The Lott quote: “Again, you can get into arguments about timetables and quotas. Here’s what I think, though: I think you’ve got to have an aggressive effort in America to make everybody have a chance. Harvard has a program where one in three of their students are alumni children. That, you know, we need to balance this out more, and I think that we should encourage minorities to have an opportunity across the board.”
One in three? 33% of Harvard students are “legacies”?! How we still groan under the yoke of unjust inherited privilege!
Problem: not true. Not even close.

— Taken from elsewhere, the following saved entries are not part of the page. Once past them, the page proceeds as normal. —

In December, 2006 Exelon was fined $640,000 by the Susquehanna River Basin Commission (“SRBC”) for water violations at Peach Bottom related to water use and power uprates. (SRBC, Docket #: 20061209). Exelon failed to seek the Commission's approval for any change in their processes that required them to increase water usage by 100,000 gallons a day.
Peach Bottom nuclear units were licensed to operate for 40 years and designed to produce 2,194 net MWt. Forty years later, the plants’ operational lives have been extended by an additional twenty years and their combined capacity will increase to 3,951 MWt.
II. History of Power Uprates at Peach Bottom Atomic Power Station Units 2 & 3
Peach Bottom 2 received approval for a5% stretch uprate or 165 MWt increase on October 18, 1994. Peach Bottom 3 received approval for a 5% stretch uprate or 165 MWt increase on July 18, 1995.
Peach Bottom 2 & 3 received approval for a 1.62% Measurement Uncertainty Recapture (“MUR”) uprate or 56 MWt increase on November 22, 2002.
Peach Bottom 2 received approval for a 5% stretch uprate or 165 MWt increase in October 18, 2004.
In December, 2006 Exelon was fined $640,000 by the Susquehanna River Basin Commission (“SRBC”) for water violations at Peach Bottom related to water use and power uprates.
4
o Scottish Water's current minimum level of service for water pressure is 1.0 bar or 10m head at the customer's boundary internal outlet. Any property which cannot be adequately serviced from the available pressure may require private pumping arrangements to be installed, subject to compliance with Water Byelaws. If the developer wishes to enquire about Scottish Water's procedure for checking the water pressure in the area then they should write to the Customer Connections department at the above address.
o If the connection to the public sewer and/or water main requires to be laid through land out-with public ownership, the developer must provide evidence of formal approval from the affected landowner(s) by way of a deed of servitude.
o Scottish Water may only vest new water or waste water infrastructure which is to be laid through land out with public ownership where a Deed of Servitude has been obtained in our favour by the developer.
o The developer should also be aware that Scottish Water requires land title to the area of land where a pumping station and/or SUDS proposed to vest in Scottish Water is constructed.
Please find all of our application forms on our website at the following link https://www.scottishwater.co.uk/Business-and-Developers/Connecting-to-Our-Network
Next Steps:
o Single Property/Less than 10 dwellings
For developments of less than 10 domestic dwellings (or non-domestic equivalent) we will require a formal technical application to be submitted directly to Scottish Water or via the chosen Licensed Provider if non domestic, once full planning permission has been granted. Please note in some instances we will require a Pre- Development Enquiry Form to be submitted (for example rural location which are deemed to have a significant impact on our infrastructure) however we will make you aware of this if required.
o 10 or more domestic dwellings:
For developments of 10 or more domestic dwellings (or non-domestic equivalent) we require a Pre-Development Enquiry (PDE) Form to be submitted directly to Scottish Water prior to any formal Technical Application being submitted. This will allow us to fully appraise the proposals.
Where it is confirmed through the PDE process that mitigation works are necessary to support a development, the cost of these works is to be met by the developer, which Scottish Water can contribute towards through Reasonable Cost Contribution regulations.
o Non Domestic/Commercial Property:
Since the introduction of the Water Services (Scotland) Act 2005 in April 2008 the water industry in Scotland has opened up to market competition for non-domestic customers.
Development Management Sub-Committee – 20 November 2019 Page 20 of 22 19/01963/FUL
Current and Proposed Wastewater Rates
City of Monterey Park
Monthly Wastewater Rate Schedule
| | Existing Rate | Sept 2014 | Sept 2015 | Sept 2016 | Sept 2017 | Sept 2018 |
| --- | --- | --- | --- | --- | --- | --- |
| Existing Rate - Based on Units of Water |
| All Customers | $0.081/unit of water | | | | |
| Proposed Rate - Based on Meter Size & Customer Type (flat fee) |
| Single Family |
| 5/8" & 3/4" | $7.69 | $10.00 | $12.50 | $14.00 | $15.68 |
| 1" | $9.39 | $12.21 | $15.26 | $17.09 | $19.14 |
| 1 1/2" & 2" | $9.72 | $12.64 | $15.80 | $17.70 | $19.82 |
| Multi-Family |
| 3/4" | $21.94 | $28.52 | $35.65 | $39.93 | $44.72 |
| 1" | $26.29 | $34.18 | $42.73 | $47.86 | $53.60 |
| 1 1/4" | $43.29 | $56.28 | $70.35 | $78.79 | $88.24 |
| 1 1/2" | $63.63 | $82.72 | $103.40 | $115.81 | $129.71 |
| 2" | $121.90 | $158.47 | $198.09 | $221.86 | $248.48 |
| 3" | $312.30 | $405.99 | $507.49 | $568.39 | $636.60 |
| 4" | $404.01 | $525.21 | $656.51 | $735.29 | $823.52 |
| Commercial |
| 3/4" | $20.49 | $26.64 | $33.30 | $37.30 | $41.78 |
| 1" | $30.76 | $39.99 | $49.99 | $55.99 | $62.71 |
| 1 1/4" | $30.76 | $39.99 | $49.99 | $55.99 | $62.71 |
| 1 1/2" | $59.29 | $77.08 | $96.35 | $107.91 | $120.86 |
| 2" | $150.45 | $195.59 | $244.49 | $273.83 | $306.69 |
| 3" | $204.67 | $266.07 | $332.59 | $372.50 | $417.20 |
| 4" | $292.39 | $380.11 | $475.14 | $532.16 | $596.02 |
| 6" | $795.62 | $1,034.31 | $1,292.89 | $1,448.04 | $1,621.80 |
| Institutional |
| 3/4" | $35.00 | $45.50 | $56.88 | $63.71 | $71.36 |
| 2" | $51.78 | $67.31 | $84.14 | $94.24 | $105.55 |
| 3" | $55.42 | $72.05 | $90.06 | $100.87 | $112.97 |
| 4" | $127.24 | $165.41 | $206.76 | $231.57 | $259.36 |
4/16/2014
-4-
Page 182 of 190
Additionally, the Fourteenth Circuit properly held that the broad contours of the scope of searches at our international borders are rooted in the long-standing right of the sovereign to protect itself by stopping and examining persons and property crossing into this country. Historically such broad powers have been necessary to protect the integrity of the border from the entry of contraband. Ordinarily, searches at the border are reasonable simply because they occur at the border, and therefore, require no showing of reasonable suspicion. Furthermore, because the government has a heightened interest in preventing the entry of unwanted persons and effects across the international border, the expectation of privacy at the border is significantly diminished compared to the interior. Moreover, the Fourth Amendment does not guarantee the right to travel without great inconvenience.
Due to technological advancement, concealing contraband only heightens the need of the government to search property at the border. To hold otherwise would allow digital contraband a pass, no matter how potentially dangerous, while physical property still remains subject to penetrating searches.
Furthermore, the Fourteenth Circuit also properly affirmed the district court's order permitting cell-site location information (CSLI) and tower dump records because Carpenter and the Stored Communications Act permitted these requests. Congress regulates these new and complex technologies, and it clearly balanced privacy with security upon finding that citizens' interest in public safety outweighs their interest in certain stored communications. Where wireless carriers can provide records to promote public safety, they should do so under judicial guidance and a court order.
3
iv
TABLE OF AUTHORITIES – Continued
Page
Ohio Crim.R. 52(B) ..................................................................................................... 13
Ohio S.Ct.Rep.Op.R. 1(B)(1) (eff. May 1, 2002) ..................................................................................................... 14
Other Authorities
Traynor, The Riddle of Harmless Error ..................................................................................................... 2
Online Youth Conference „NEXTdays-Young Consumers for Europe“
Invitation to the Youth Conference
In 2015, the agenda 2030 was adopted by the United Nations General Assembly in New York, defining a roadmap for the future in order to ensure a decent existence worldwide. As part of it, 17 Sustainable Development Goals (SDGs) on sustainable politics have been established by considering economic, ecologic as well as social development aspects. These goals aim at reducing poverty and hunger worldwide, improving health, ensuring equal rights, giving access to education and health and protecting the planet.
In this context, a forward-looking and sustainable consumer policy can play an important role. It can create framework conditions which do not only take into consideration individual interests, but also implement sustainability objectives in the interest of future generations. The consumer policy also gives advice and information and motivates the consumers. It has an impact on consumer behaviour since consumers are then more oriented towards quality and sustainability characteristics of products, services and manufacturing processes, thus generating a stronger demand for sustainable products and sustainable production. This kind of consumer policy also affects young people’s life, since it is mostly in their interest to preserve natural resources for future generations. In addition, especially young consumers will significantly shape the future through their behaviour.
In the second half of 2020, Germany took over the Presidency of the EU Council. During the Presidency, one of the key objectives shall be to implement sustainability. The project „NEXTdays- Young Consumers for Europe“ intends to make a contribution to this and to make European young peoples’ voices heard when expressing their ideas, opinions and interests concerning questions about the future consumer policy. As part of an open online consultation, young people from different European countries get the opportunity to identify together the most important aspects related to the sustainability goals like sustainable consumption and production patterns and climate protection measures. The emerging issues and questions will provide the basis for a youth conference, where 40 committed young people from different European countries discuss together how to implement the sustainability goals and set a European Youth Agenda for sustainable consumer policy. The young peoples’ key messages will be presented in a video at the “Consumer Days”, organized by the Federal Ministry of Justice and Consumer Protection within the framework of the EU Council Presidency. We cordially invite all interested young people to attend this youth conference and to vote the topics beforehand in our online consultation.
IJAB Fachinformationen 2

According to the Boston Globe, children of alumni actually make up “about 10%” of each Harvard entering class.
(www.harvard60.org/status.html)
Apparently the Senate Republican leader, having suddenly joined the enthusiasts for racial preferences, has immediately adopted their common practice of greatly exaggerating the institutional obstacles faced by black Americans today.
But perhaps Harvard is an exception; perhaps Mr. Lott need only find another college that fits his “one in three” notion. To get a broader picture of the boot heel of oppression under which those not born to academic privilege now suffer of the unjust class system in which some blacks don’t “have a chance,” in the Republican leader’s words, Googling for “the class of” and “children of alumni” or “alumni children” reveals the following percentages of alumni children in recent freshman classes of other institutions:
Princeton: 12.4%; 11.6% (different years)
Yale: 13.4%
U. of Penn.: 10%
Brown: 7%; “about 10%” (different years)
Columbia: 6%
Cornell: 13%
U. of Chicago: “just over 5 percent”
Bucknell: 5.6%
Boston College: 12.1%
Holy Cross: 10.7%
Wake Forest: “about 8%”
Johns Hopkins: 12.4%
Notre Dame: 23%; 22% (different years)
Ithaca College: 1.8%
U. of Virginia: 12.6%
U. of Rochester: 5.4%
Amherst: 10%
Middlebury: 5%
Colby: 4%
Villanova: 7%
I am just stunned by the injustice of it all. Do we really want to live in a world in which only 9 out of 10 students at our most elite colleges are not the children of alumni? In which, even at less selective colleges, only 95 to 98 out of 100 students are not “legacies”? Praise the Lord that the Senate Republican leader has seen the light!
I haven’t checked these data myself, but Warren’s always been trustworthy.